• About this task
Decide whether each statement below agrees with the news report about the fight at the juvenile center. Answer yes or no for each, and quote the words from the report that decide it.
1. The fight happened in a school area of the detention facility.
2. The union said officers were taken to the hospital with leg injuries.
3. The report gives the number of teens who were injured.

• Passage
New Video Shows Melee in NYC Juvenile Center That Left 21 Officers Hurt

New footage obtained by News 4 shows the fight that left 21 correction officers hurt at a juvenile detention facility in the Bronx earlier this week. Sarah Wallace reports.

New footage obtained by News 4 shows the fight that left 21 correction officers hurt at a juvenile detention facility in the Bronx earlier this week.

The surveilance footage obtained Thursday afternoon, shows throngs of correction officers attempting to restrain several teens in a hallway during the melee Wednesday in a school area of Horizon Juvenile Center in the Bronx .

Several black-clad correction officers can be seen struggling to hold back the children as they run and try to swipe at one another. 

The union for the officers, the Correction Officers' Benevolent Association, said Wednesday that several were taken to the hospital with head, neck, chest and arm injuries. One photo released by the union also showed an officer's heavily bandaged hand. 

It's not clear how badly the officers were hurt in the fight, though photos released by their union, the Correction Officers' Benevolent Association, showed one with a heavily bandaged hand. It's also unclear how many teens were injured.

Dataset items
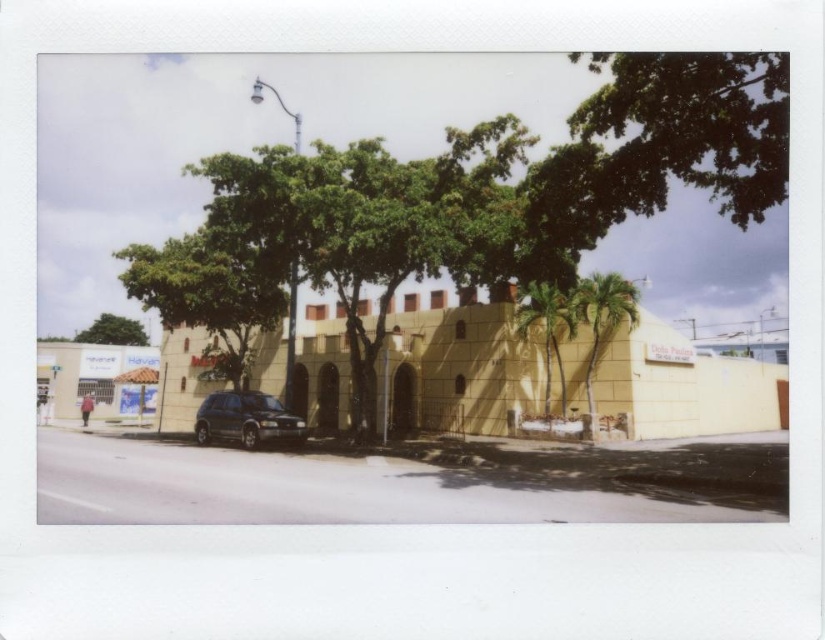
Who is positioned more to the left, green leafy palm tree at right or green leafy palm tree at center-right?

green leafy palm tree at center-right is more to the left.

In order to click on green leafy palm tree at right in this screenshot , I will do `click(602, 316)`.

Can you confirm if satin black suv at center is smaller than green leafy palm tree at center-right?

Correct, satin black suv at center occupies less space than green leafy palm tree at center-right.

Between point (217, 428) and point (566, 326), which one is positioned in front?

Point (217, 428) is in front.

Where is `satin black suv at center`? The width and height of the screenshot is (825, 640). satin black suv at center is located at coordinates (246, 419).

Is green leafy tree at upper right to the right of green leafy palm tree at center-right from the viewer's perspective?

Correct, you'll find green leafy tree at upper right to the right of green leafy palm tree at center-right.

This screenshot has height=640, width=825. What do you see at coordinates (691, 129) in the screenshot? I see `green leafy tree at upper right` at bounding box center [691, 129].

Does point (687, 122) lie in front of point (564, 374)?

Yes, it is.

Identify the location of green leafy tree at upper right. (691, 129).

• Task result
1. Yes: "during the melee Wednesday in a school area of Horizon Juvenile Center in the Bronx"
2. No: "several were taken to the hospital with head, neck, chest and arm injuries"
3. No: "It's also unclear how many teens were injured."